Put differently, students don’t always know why things they are being taught are ultimately true. In science, this phenomenon might be down to insufficient experimentation that kids are allowed to perform. In the humanities, however, the problem is more one of needless crystallization of interpretation and opinion.

Johnstone comments:

Obviously, I felt I ought to study my craft, but the more I understood how things ought to be done, the more boring my productions were. Then as now, when I’m inspired, everything is fine, but when I try to get things right it’s a disaster. In a way I was successful-I ended up as an Associate Director of the theatre -but once again my talent had left me. 

Of course, the way things “ought” to be done is often nothing but the preferred interpretation or philosophy of the textbook’s author or the teacher of the class.
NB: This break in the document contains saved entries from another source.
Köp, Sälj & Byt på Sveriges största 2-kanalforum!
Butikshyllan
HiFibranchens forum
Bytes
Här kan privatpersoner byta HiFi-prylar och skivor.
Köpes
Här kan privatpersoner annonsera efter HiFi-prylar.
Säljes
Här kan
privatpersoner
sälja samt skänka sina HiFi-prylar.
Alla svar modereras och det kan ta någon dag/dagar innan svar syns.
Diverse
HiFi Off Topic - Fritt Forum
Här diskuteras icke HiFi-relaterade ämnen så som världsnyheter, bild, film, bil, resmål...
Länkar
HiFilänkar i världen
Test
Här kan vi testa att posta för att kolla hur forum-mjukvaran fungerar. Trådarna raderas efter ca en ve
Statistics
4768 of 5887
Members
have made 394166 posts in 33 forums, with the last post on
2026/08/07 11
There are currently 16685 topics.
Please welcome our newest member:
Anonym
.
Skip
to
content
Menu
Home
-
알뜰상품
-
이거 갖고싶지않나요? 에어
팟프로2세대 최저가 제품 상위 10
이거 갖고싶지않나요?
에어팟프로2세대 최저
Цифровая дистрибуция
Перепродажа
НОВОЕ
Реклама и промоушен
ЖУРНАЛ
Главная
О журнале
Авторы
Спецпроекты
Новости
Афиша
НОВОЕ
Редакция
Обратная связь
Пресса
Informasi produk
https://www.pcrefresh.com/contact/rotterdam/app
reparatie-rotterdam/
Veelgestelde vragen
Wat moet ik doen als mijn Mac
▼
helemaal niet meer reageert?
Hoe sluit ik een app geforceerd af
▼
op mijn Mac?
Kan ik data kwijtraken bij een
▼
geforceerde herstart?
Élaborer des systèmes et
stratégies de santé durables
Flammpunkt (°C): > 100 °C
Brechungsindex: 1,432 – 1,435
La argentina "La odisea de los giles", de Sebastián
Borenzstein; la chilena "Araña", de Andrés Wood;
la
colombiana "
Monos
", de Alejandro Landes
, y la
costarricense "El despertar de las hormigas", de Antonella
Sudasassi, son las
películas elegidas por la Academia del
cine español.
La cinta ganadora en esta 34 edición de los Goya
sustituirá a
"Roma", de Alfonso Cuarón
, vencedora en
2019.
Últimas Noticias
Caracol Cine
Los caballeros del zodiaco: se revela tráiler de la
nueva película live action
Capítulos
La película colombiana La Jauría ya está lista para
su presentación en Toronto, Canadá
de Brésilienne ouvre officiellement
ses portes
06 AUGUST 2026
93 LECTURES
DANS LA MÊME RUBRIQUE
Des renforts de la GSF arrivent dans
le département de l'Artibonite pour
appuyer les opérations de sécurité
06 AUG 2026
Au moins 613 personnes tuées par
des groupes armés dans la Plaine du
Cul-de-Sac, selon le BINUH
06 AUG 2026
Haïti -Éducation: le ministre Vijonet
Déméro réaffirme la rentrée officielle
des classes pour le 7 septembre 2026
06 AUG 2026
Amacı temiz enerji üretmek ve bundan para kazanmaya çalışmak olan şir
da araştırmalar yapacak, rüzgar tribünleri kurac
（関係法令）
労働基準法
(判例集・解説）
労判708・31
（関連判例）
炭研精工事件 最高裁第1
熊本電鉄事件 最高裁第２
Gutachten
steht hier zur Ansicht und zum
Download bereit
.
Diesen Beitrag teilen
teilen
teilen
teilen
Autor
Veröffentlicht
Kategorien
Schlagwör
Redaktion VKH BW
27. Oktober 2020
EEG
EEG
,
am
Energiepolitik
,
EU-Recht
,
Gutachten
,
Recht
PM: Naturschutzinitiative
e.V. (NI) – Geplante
Sometimes, the more education one gets, the less creative one becomes simply because one gradually acquires the impression that only few select ideals are worthy of appraisal. One’s own creativity and spontaneity are then doomed to always stay lacking. And no wonder — trying to imitate a foreign ideal, i.e. trying to be somebody else, is ultimately futile; one can only be oneself and create as oneself.


So, what does a spontaneous life look like?

Johnstone suggests as much:

My bias against discussion is something I’ve learned to see as very English. I’ve known political theatre groups in Europe which would readily cancel a rehearsal, but never a discussion. 

Indeed, a bias against discussion and one for action is what ultimately defines the spontaneous life. If you feel like doing something, do it. Don’t discuss reasons. Don’t make plans. Don’t be afraid to just do.


In the end, being in the business of improvisation, Johnstone rightly praises spontaneity.

Indeed, if everything had to first thought about and discussed instead of immediately acted out, improvisation would be impossible.

Ultimately, however, the lessons of Impro go beyond theater. Life might not be a theater play, but we all ultimately improvise it to one degree or another. Because it speaks directly to this reality, Impro certainly is a book worth reading.